Indochine, éternels ados

Relégué un temps au rayon souvenirs, le groupe de Nicola Sirkis fait de nouveau salle comble.

Bob Morane contre tout chacal, l'aventurier contre tout guerrier..." Souvenez-vous : en 1983, un groupe de jeunes Parisiens décroche une première fois la timbale (plus de 700 000 exemplaires vendus) avec L'Aventurier, l'histoire d'un héros de BD sur fond de guitare électrique et de synthés.

Le groupe Indochine surfait alors sur la vague new wave et enchaînait succès sur succès (3e Sexe, Canary Bay, Trois Nuits par semaine...). Ensuite, les différentes modes musicales les ont relégués au rayon souvenirs.

Mais aujourd'hui, dix-huit ans après la création du groupe, le soleil brille à nouveau. Leurs concerts de cette année affichent complet. Leur nouvel album, "Dancetaria", est l'une des grosses sorties de la rentrée.

De quoi ravir Nicola Sirkis, chanteur et seul membre rescapé du groupe originel : "On casse toutes les idées reçues. Même Les Inrockuptibles sont perdus : ils reçoivent des lettres de fans qui adorent Placebo et nous!"

Pourtant, il ne veut pas parler de retour : "Il n'y a jamais eu de départ. Simplement, durant les années quatre-ving-dix, nous n'étions plus à la mode : il fallait être grunge ou un boys band pour intéresser une maison de disques. Il s'agit juste d'un comeback médiatique."

Mais alors que plusieurs groupes des années quatre-vingt ont disparu tels Téléphone ou Starshooter, Indochine a suivi son chemin. Non sans encombre : Dimitri est parti en 1988, et Dominique en 1994.

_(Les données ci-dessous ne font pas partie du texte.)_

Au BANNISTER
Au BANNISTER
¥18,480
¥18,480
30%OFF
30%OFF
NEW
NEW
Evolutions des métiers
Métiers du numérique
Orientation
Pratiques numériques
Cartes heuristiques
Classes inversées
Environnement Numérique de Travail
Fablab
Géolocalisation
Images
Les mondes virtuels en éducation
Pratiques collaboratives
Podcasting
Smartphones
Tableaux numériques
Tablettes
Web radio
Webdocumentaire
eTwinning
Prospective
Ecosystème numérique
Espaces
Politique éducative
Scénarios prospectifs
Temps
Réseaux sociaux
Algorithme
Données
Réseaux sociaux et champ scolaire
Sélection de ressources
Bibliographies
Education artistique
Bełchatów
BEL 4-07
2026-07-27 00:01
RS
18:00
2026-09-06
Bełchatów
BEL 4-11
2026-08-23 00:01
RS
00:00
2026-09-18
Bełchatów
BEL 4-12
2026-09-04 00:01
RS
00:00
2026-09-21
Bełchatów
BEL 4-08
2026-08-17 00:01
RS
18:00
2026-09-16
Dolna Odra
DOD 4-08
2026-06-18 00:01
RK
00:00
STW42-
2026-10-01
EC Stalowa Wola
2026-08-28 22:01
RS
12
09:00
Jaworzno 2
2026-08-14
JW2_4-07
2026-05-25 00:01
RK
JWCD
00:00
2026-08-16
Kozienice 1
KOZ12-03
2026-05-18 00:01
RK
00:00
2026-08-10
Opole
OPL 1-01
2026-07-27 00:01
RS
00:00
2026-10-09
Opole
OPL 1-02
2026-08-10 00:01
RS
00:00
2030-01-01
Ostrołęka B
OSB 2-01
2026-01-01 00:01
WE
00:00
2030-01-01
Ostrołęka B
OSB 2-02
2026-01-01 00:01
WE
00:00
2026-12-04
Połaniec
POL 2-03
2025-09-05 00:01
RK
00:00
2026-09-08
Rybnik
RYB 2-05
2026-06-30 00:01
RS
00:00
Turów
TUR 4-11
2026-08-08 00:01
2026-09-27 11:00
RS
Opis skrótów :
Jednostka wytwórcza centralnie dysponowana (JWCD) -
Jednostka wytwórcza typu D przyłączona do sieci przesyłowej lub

Surtout, il y a eu la mort de Stéphane, le frère de Nicola, à la suite d'une hépatite au début de l'année. "Steph' était l'âme rock du groupe, dit Nicola. J'aurais pu tout arrêter, mais Indochine reste plus fort que ses membres."

Il a voulu offrir aux fans les dernières mélodies enregistrées par le guitariste. "Sur "Dancetaria", on trouve quatre chansons de Stéphane. Il était de mon devoir de les faire vivre." Sur la scène de l'Olympia, le 24 juin dernier, Nicola les présenta devant une salle comble. Succès total.

Comment expliquer pareille longévité? D'abord, par le retour en force de certains groupes des années quatre-vingt (Images, Eurythmics...). Ensuite, par le public, toujours dans la même tranche d'âge : 15-25 ans. "Ces gens-là, je ne vais pas les chercher!

On peut me reprocher des textes d'adolescent éternel ou attardé. J'ai 40 ans et je ne me sens pas bête parce que j'écris des choses qui touchent les ados." Aussi, à l'heure de fêter bientôt les 20 ans du groupe, le bilan se révèle positif : "Les jeunes d'aujourd'hui n'ont plus honte de dire qu'Indochine est un bon groupe."

Affublé d'une robe de bure "pour le côté sexy", Nicola porte la bonne parole d'Indochine sur scène, sans se lasser : "J'ai envie de rester dans le rock pour l'idée de provocation que cette musique implique. Au début, on se maquillait et ça choquait. On a un peu fait bouger les choses, mais je ne me prends pas au sérieux pour autant. Ce n'est que de la musique."

Hypno-pop

Refrains entêtants (Manifesto, Juste toi et moi ou Dancetaria), musique lorgant vers les tendances actuelles, telle est la recette utilisée pour "Dancetaria", septième album studio. Selon Nicola Sirkis, "l'objectif était de garder les titres les plus hypnotiques". Mission accomplie.

Double T Music, 140 F.

Avant la sortie de l'album, la tournée affiche complet. Indochine (ici, Nicola Sirkis) remplit les salles comme autrefois.

Une avalanche de succès

1983 : "L'Aventurier" est n°1 en France, et l'album disque d'or.

1985 : Avec l'album "3", Indo devient le groupe rock le plus vendu de France : 800 000 exemplaires!

1987-1988 : Tournée mondiale. Au Pérou, 45 000 personnes assistent à leurs quatre concerts.

1991 : Le "Birthday Album" fête les 10 ans du groupe : 362 000 exemplaires vendus.

1999 : Tournée française (onze dates prévues).